Und wenn die ihre Millionen wollen … dann müssen sie ihren Erfüllungsgehilfen auch was besorgen. Und darum – ist nicht Hartz IV Maßstab für das Überleben, sondern … Ackermann 3000.

Und deshalb ist Hartz IV Ausdruck gesellschaftlich gewollter Grausamkeit. Wir alle greifen in die Vollen, nur für euch ist nichts da!

Ein rein willkürlicher Akt gewollter Grausamkeit, für den man als Nazigrausamdeutscher doch auch mal die volle Verantwortung übernehmen kann … oder aber man macht Hartz IV zum Maßstab für den Lohnsektor in Deutschland – nicht nur für den Niedriglohnsektor.  Da könnten wir Unsummen sparen.  Wenn wir dann noch die Mehrwertsteuer abschaffen (das ginge dann) ginge es allen gut.

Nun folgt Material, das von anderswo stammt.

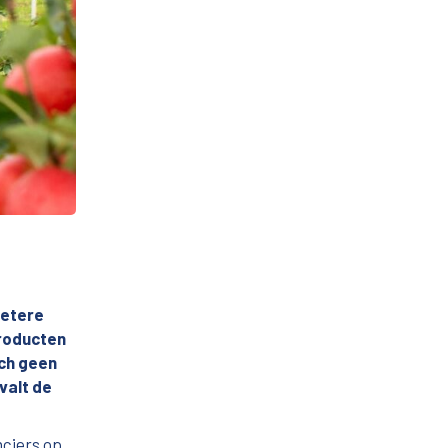
betere
producten
och geen
valt de
nciers op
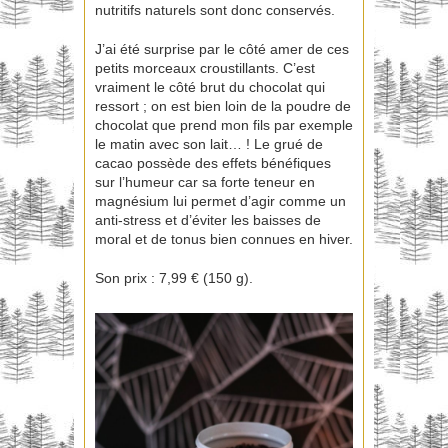
nutritifs naturels sont donc conservés.
J’ai été surprise par le côté amer de ces
petits morceaux croustillants. C’est
vraiment le côté brut du chocolat qui
ressort ; on est bien loin de la poudre de
chocolat que prend mon fils par exemple
le matin avec son lait… ! Le grué de
cacao possède des effets bénéfiques
sur l’humeur car sa forte teneur en
magnésium lui permet d’agir comme un
anti-stress et d’éviter les baisses de
moral et de tonus bien connues en hiver.
Son prix : 7,99 € (150 g).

Und wie nennt man Leute auch, die absichtlich nicht wollen das es einem gut geht?

Barbarisch, bestialisch, brutal, böse, entsetzlich, gefühllos, gewalttätig, gnadenlos, hart, inhuman, kaltblütig, roh, rücksichtslos, schonungslos, streng… kurz: GRAUSAM

Das Gegenteil jedoch wäre … zivilisiert, menschlich, sanft, gut, glücklich, gefühlvoll, friedlich, gnädig, weich, human, warmherzig, kunstvoll, schonend, gütig … kurz: liebevoll.

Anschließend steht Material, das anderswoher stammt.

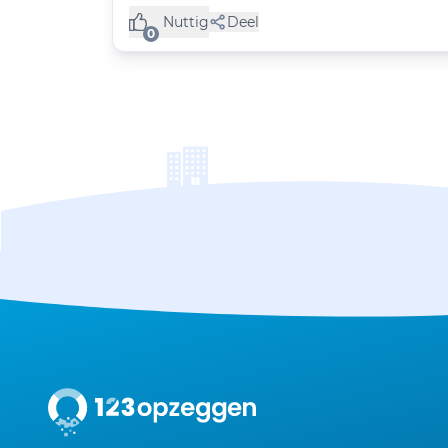
Nuttig
Deel
(0 like)
0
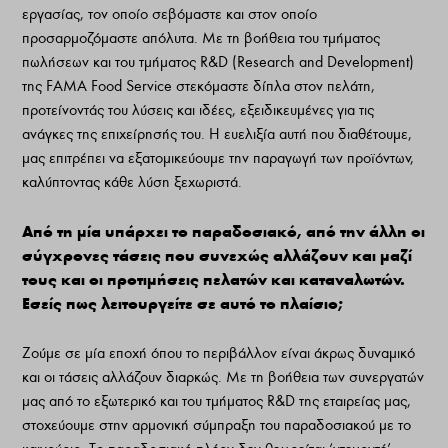
εργασίας, τον οποίο σεβόμαστε και στον οποίο
προσαρμοζόμαστε απόλυτα. Με τη βοήθεια του τμήματος
πωλήσεων και του τμήματος R&D (Research and Development)
της FAMA Food Service στεκόμαστε δίπλα στον πελάτη,
προτείνοντάς του λύσεις και ιδέες, εξειδικευμένες για τις
ανάγκες της επιχείρησής του. Η ευελιξία αυτή που διαθέτουμε,
μας επιτρέπει να εξατομικεύουμε την παραγωγή των προϊόντων,
καλύπτοντας κάθε λύση ξεχωριστά.
Από τη μία υπάρχει το παραδοσιακό, από την άλλη οι
σύγχρονες τάσεις που συνεχώς αλλάζουν και μαζί
τους και οι προτιμήσεις πελατών και καταναλωτών.
Εσείς πως λειτουργείτε σε αυτό το πλαίσιο;
Ζούμε σε μία εποχή όπου το περιβάλλον είναι άκρως δυναμικό
και οι τάσεις αλλάζουν διαρκώς. Με τη βοήθεια των συνεργατών
μας από το εξωτερικό και του τμήματος R&D της εταιρείας μας,
στοχεύουμε στην αρμονική σύμπραξη του παραδοσιακού με το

Ein unerreichbarer Traum, oder? Denn aktuell … streichen wir lieber das Blindengeld als die Diäten zu kürzen.

Aber vorsicht: so langsam scheint die alte Uniform wieder durch. Und letztlich finden das die zivilisierten Nationen um uns herum nicht so toll, auch wenn wir noch so lustvoll „Aufschwung“ stöhnen.